Le fleuron, Anglade et la Caisse

PC_160204_gk6a8_couillard-philippe-salon-rouge_sn635

À nouveau, le Québec perd un fleuron. Obnubilée par une vision accordant des vertus divines au « marché », la nouvelle ministre de l’Économie, Dominique Anglade, n’a pas tardé à qualifier la transaction de « bénéfique » pour le Québec.

Si on se fie à la ministre Anglade, la Caisse de dépôt et placement ne pourrait, à la suite d’une commande politique, bloquer une transaction telle que la vente de Rona à des intérêts étrangers. On voit qu’elle connaît très mal l’histoire de la Caisse, alors que les années d’or de celle-ci furent celles où, véritable levier, elle travailla étroitement de concert avec l’État québécois afin de lancer une véritable classe d’affaires québécoise, le Québec inc. Encore influencé comme il l’était par la dynamique de la Révolution tranquille, l’État québécois avait à l’époque un préjugé favorable à l’endroit de l’économie nationale, celle-là même que nous regardons passivement se dissoudre.

Pourquoi les libéraux sont-ils fondamentalement opposés au fait que la Caisse bloque la transaction ?

Il faut remonter à 2005 alors que le gouvernement de Jean Charest a changé le mandat de la Caisse. Surnommée « le bas de laine des Québécois », la Caisse a tout d’abord eu pour mission de protéger l’épargne et les retraites des Québécois, de sécuriser le capital et de constituer un réservoir de capitaux.
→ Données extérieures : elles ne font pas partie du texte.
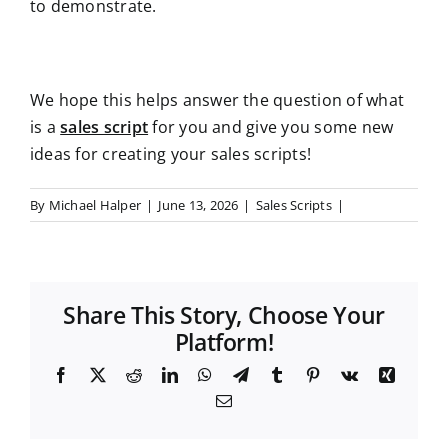
to demonstrate.
We hope this helps answer the question of what
is a
sales script
for you and give you some new
ideas for creating your sales scripts!
By
Michael Halper
|
June 13, 2026
|
Sales Scripts
|
Share This Story, Choose Your
Platform!
F
X
R
L
W
T
T
P
V
X
a
e
i
h
e
u
i
k
i
E
c
d
n
a
l
m
n
n
m
e
d
k
t
e
b
t
g
a
b
i
e
s
g
l
e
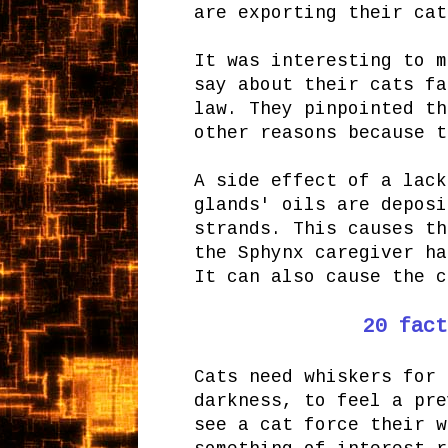
are exporting their cat
It was interesting to m
say about their cats f
law. They pinpointed th
other reasons because t
A side effect of a lack
glands' oils are deposi
strands. This causes th
the Sphynx caregiver ha
It can also cause the 
20 fact
Cats need whiskers for 
darkness, to feel a pre
see a cat force their w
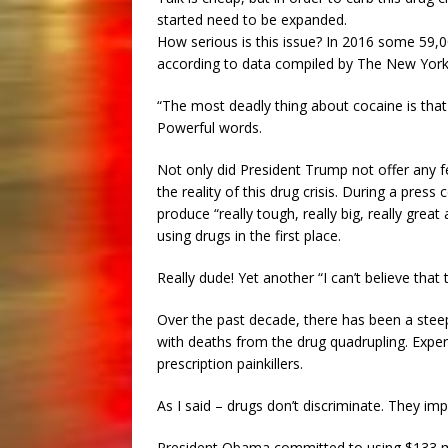
started need to be expanded.
How serious is this issue? In 2016 some 59,0
according to data compiled by The New York
“The most deadly thing about cocaine is that
Powerful words.
Not only did President Trump not offer any f
the reality of this drug crisis. During a pre
produce “really tough, really big, really grea
using drugs in the first place.
Really dude! Yet another “I can’t believe that
Over the past decade, there has been a stee
with deaths from the drug quadrupling. Exper
prescription painkillers.
As I said – drugs don’t discriminate. They im
President Obama committed to using $133 mil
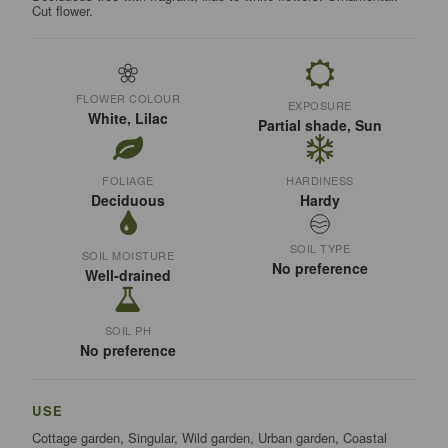
Cut flower.
FLOWER COLOUR
EXPOSURE
White, Lilac
Partial shade, Sun
FOLIAGE
HARDINESS
Deciduous
Hardy
SOIL TYPE
SOIL MOISTURE
No preference
Well-drained
SOIL PH
No preference
USE
Cottage garden, Singular, Wild garden, Urban garden, Coastal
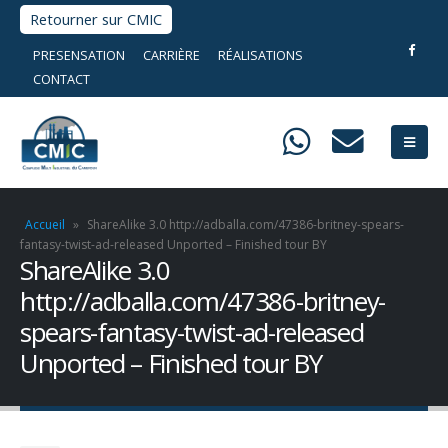
Retourner sur CMIC
PRESENSATION
CARRIÈRE
RÉALISATIONS
CONTACT
Accueil
»
ShareAlike 3.0 http://adballa.com/47386-britney-spears-
fantasy-twist-ad-released Unported – Finished tour BY
ShareAlike 3.0
http://adballa.com/47386-britney-
spears-fantasy-twist-ad-released
Unported – Finished tour BY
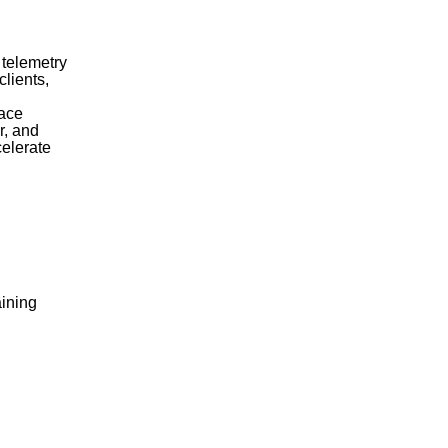
 telemetry
clients,
face
r, and
celerate
aining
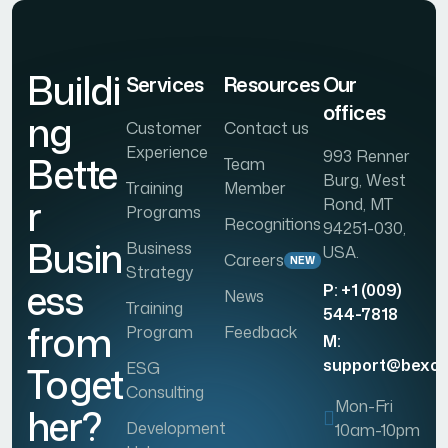
Buildi
Services
Resources
Our
offices
ng
Customer
Contact us
Experience
993 Renner
Bette
Team
Burg, West
Training
Member
r
Rond, MT
Programs
Recognitions
94251-030,
Busin
Business
USA.
Careers
NEW
Strategy
ess
P: +1 (009)
News
Training
544-7818
from
Program
Feedback
M:
support@bexo
ESG
Toget
Consulting
Mon-Fri
her?
Development
10am-10pm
Peu à peu, le développement économique structurant s’est ajouté aux objectifs de l’institution. L’actif détenu par la Caisse est immense et digne des pays les plus riches au monde. Cela est presque surréel pour un pays non pétrolier. L’institution bénéficie aussi d’un rayonnement international impressionnant, notamment en Asie, aux États-Unis et en Europe. La puissance de la Caisse est objectivement incontestable. Elle est à l’origine de la naissance ou du sauvetage de nombreuses entreprises québécoises.

Or, en 2004, le gouvernement libéral l’a reprogrammé sur l’objectif du « rendement maximal ». Tout ce qui compte est donc le profit et non pas les retombées générales. La société d’État ne s’intéressant désormais qu’à ses colonnes de chiffres, c’est au « marché » que revient de s’occuper du bon fonctionnement économique du Québec. C’est là l’exposition d’un splendide mythe de l’économie, qui consiste à évaluer le succès en fonction du profit de l’institution plutôt que par les effets généraux sur la société.

La loi de 2004 sur la Caisse a confirmé, encadré et amplifié une réalité : celle du retrait de l’État d’un levier stratégique central dont il est l’actionnaire unique et avec lequel il a toujours agi en concertation. On se souviendra des résultats concrets du changement de vocation de la Caisse :  40 milliards de pertes par l’obsession du rendement maximal, s’étant traduit par un saut à pieds joints dans la spéculation financière.

Si la Caisse en venait à empêcher la transaction, elle poserait un geste de développement économique pour tous et non pas de rendement maximal pour elle. Nous en sommes bien loin. À mille lieues de représenter une bourde politique, les déclarations de Dominique Anglade sont de parfaits témoignages de la conception économique du parti au pouvoir.